▶ [SOURCE TEXT]:
|---|

Hi folks,
Here is a brief summary on potential compression implementation options.
I think we should choose the desired approach prior to start working on
the compression feature.
Comments, additions and fixes are welcome.
Compression At Client - compression/decompression to be performed at the
client level (most preferably - Rados) before sending/after receiving
data to/from Ceph.
Pros:
* Ceph cluster isn’t loaded with additional computation burden.
* All Ceph cluster components and data transfers benefit from
reduce data volume.
* Compression is transparent to Ceph cluster components
Cons:
* Weak clients can lack CPU resources to handle their traffic.
* Any Read/Write access requires at least two sequential
requests to Ceph cluster to get data: the first one to retrieve
“original to compressed“ offset mapping for desired data block, the
second one to get compressed data block.
* Random write access handling is tricky (see notes below).
Even more requests to the cluster per single user one might be needed in
this case.
Compression At Replicated Pool - compression to be performed at primary
Ceph entities at Replicated Pool level prior to data replication.
Pros:
* Clients benefit from cluster CPU resources utilization.
* Compression for specific data block is performed at a single
point only - thus total CPU utilization for Ceph cluster is less.
* Underlying Ceph components and data transfers benefit from
from reduced data volume.
Cons:
* Clients that use EC pools directly lack compression unless
it’s implemented there too.
* In two-tier model data compression at cache tier may be
inappropriate due to performance reasons. Compression at cache tier also
prevents from cache removal when/if needed.
* Random write access handling is tricky (see notes below).
Compression At Erasure Coded pool - compression to be performed at
primary Ceph entities at EC Pool level prior to Erasure Coding.
Pros:
* Clients benefit from cluster CPU resources utilization.
* Erasure Coding “inflates” processed data block (up to ~50%).
Thus doing compression prior to that reduces CPU utilization.
* Natural combination with EC means. Compression and EC have
similar purposes - save storage space at the cost of CPU usage. One can
reuse EC infrastructure and design solutions.
* No need for random write access support - EC pools don’t
provide that on its own. Thus we can reuse the same approach to resolve
the issue when needed. Implementation becomes much easier.
* Underlying Ceph components and data transfers benefit from
reduced data volume.
Cons:
* Limited applicability - clients that don’t use EC pools lack
compression.
Compression At Ceph Filestore entity - compression to be performed by
Ceph File Store component prior to saving object data to underlying file
system.
Pros:
*Clients benefit from cluster CPU resources utilization.
Cons:
* Random write access is tricky (see notes below).
* From cluster perspective compression is performed either on
each replicated block or on a block “inflated” by erasure coding. Thus
total Ceph cluster CPU utilization to perform compression becomes
considerably higher ( three times increase for replicated pools and ~50%
one for EC pools).
* No benefit in reduced data transfers over the net.
* Recovery procedure caused by OSD down triggers complete data
set decompression and compression when EC pool used. This might
considerably increase CPU usage utilization for recovery process.

|---|

▶ [SOURCE INFORMATION]:
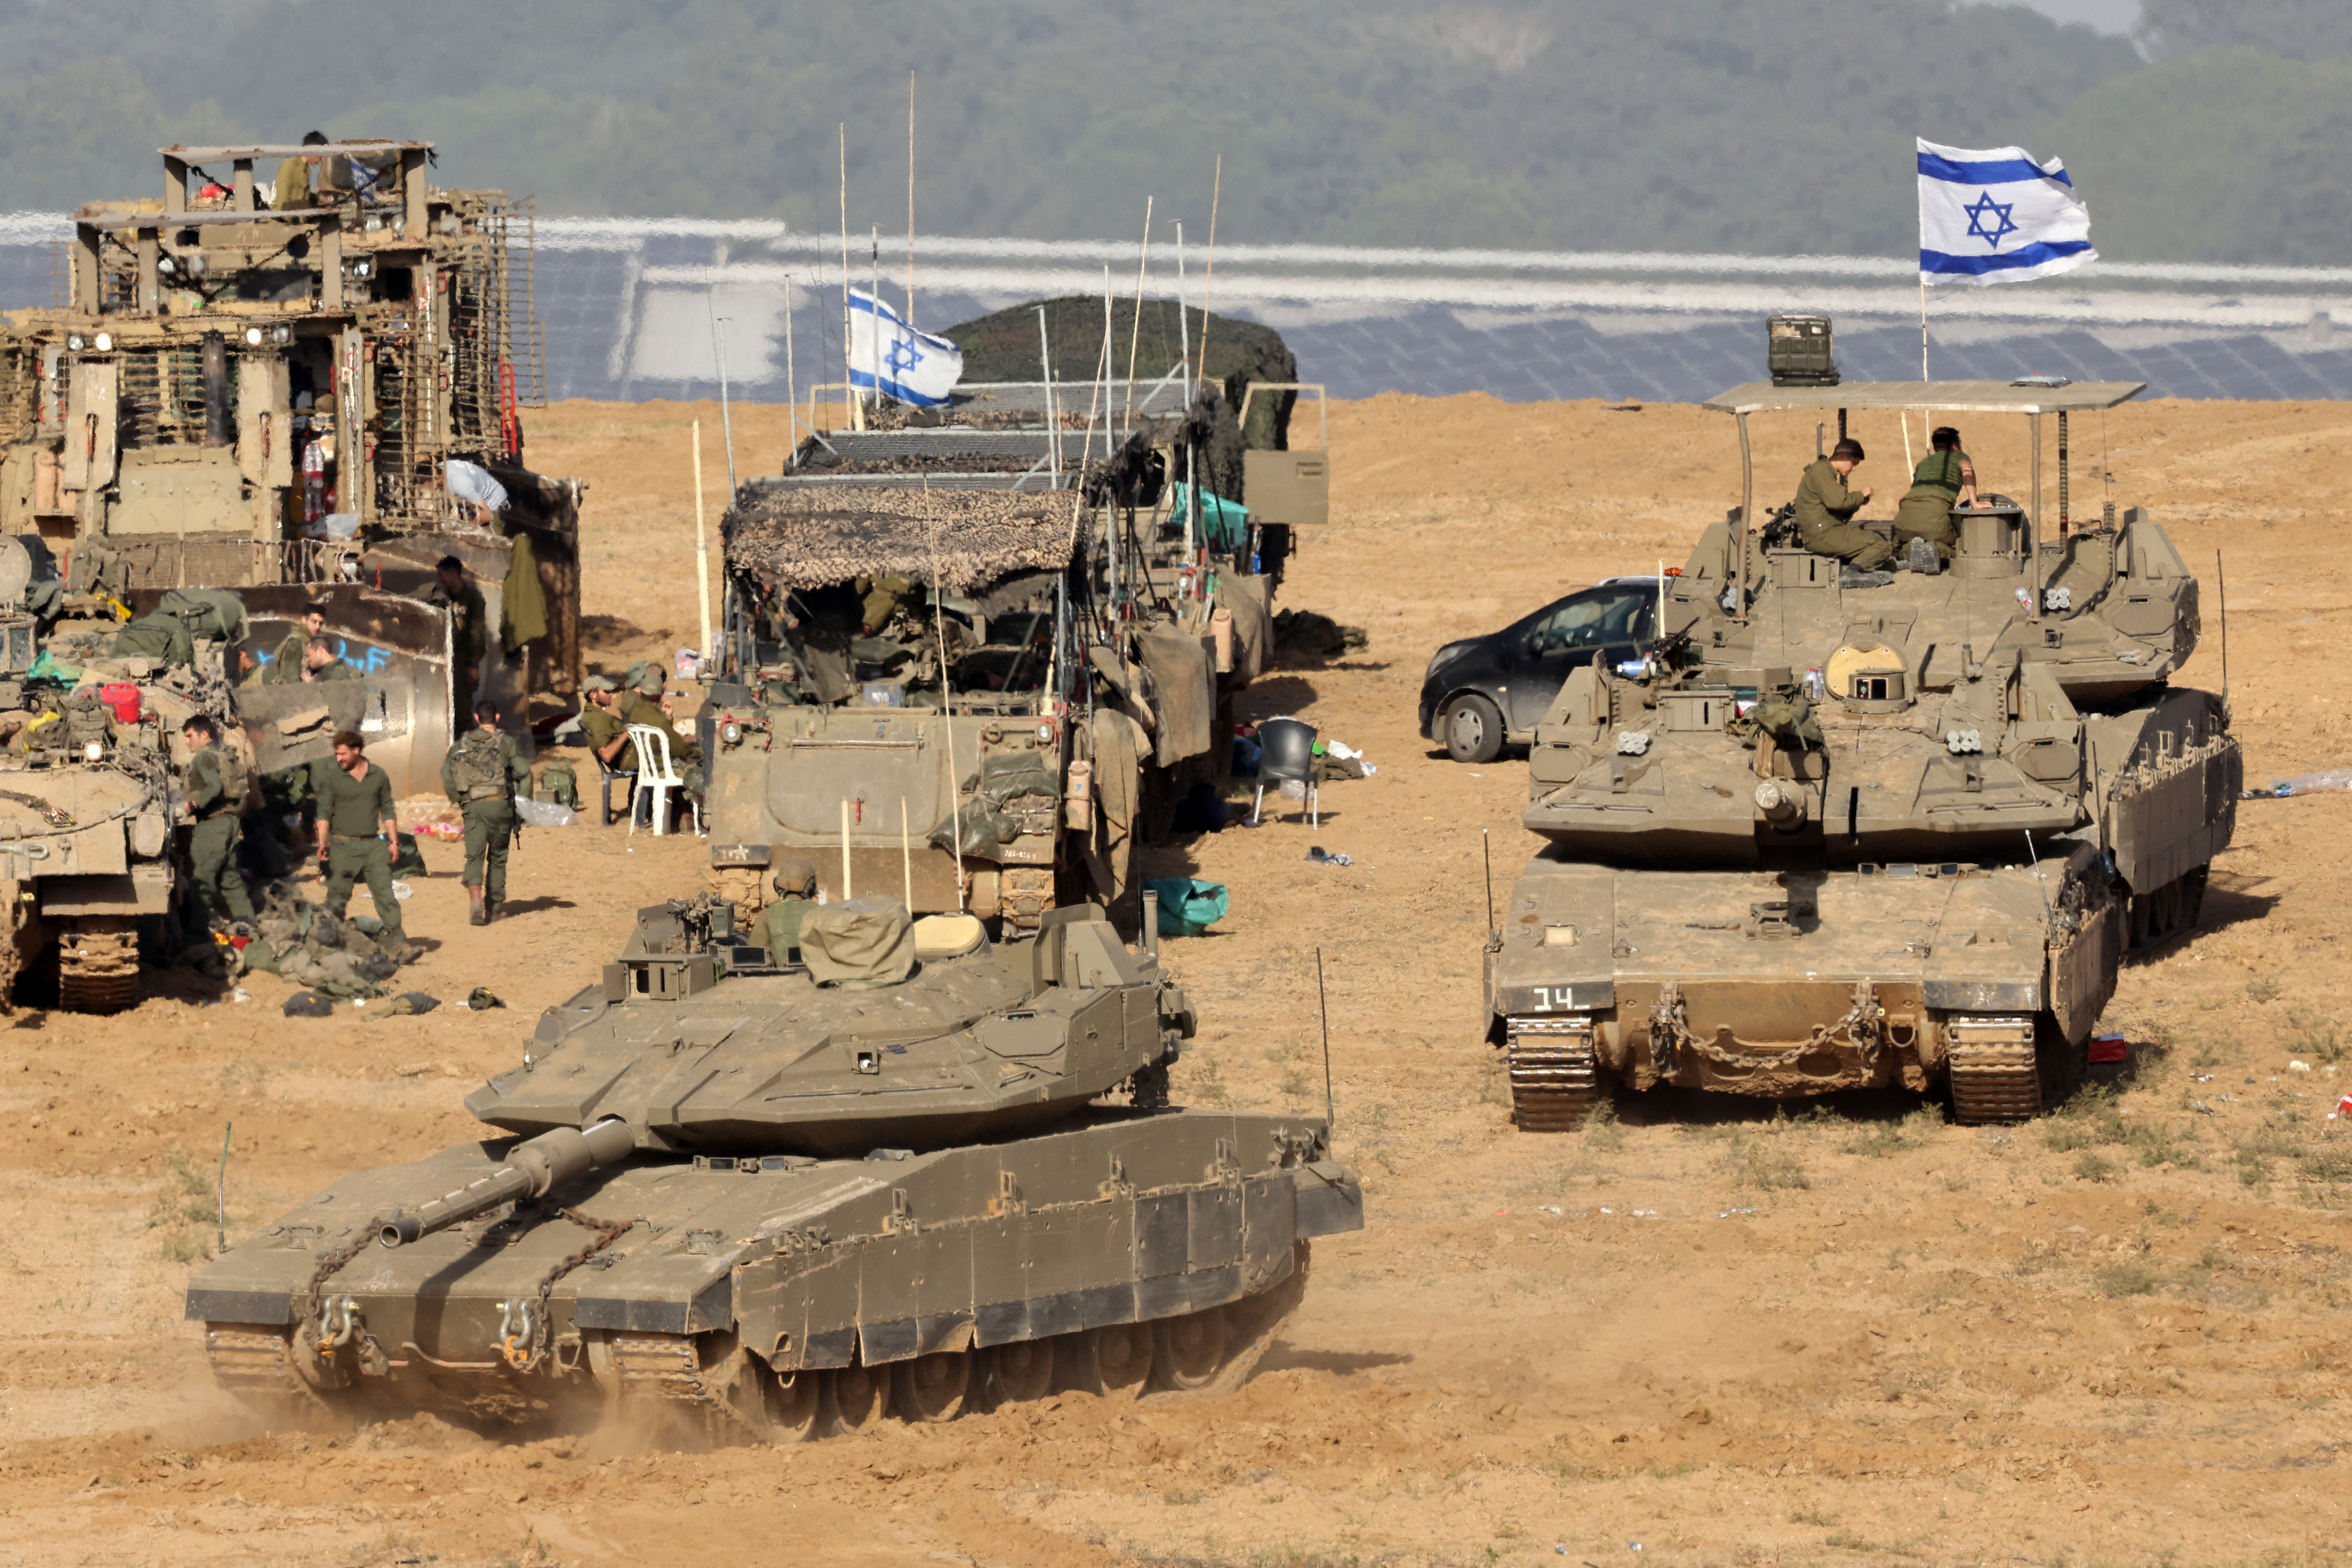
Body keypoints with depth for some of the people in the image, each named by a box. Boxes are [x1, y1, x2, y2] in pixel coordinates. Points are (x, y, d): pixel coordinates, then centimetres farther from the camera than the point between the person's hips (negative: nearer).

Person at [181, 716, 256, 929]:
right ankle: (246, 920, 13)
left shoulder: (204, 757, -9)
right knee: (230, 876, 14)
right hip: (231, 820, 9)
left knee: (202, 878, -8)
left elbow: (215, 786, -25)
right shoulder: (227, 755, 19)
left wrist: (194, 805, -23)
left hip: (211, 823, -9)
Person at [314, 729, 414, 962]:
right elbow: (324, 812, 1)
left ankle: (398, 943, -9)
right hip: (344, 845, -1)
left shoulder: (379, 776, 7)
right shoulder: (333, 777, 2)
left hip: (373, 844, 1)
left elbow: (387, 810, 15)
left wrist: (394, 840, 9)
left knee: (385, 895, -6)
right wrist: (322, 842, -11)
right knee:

|---|

▶ [BRIEF A]:
Answer each question from the Ceph compression summary:
(i) By roughly how much can Erasure Coding inflate a processed data block?
(ii) Which compression option lists "No benefit in reduced data transfers over the net" among its cons?
(iii) At minimum, how many sequential requests to the Ceph cluster does any Read/Write access need when compression is done at the client?
▶ [BRIEF B]: Carry on writing the Ceph compression summary from its final sentence.

▶ [TASK RESPONSE A]:
(i) Up to about 50%.
(ii) Compression at the Ceph Filestore entity.
(iii) At least two: one to retrieve the "original to compressed" offset mapping and one to get the compressed data block.

▶ [TASK RESPONSE B]:
Compression Externally at File System - compression to be performed at
File Store node by means of underlying file system.
Pros:
* Compression is (mostly) transparent to Ceph
* Clients benefit from cluster CPU resources utilization.
Cons:
* File system “lock-in”. One can use BTRFS file system only for
now. Its production readiness is questionable.
* Limited flexibility - compression is a partition/mount point
property. Hard to have better granularity - on per-pool or per-object.
No way to disable compression.
* From cluster perspective compression is performed either on
each replicated block or on a block “inflated” by erasure coding. Thus
total Ceph cluster CPU utilization to perform compression becomes
considerably higher ( three times increase for replicated pools and ~50%
one for EC pools).
* No benefit in reduced data transfers over the net.
* Recovery procedure caused by OSD down triggers complete data
set decompression and compression when EC pool used. This might
considerably increase CPU usage utilization for recovery process.
Compression Externally at Block Device - compression to be performed at
File Store node by means of underlying block device that supports inline
data compression.
Pros:
* Compression is transparent to Ceph
* Clients benefit from cluster CPU resources utilization.
Cons:
* Production quality solution seems to be absent.
* Limited flexibility - compression is a partition/mount point
property. Hard to have better granularity - on per-pool or per-object.
No way to disable compression.
* From cluster perspective compression is performed either on
each replicated block or on a block “inflated” by erasure coding. Thus
total Ceph cluster CPU utilization to perform compression becomes
considerably higher ( three times increase for replicated pools and ~50%
one for EC pools).
* No benefit in reduced data transfers over the net.
* Recovery procedure caused by OSD down triggers complete data
set decompression and compression when EC pool used. This might
considerably increase CPU usage utilization for recovery process.
Notes:
Probably the most troublesome issue brought by compression introduction
is random write access handling. Please note that Its brief overview is
as follows:
Compressing entity processes original data blocks for a specific object
and eventually saves a set of new compressed blocks to the storage.
Since different blocks can have different compression ratio new block
are variable in size. When a new write request for specific data range
overlapping existing data comes from the client one needs to save
resulting compressed block some way. Again due to different compression
ratio new block may not fit into the space allocated for the previous
one. Moreover if new write request isn’t aligned with the original one
we might face the case when previous block is invalidated partially.
Thus the flat and sequential object data keeping model doesn’t work any
more.
Instead one needs to introduce some trick scheme to store, access and
overwrite object content. One can find more details on both the issue
and potential implementation approach here ( sections I & II):
http://users.ics.forth.gr/~bilas/pdffiles/makatos-snapi10.pdf
Thanks,
Igor.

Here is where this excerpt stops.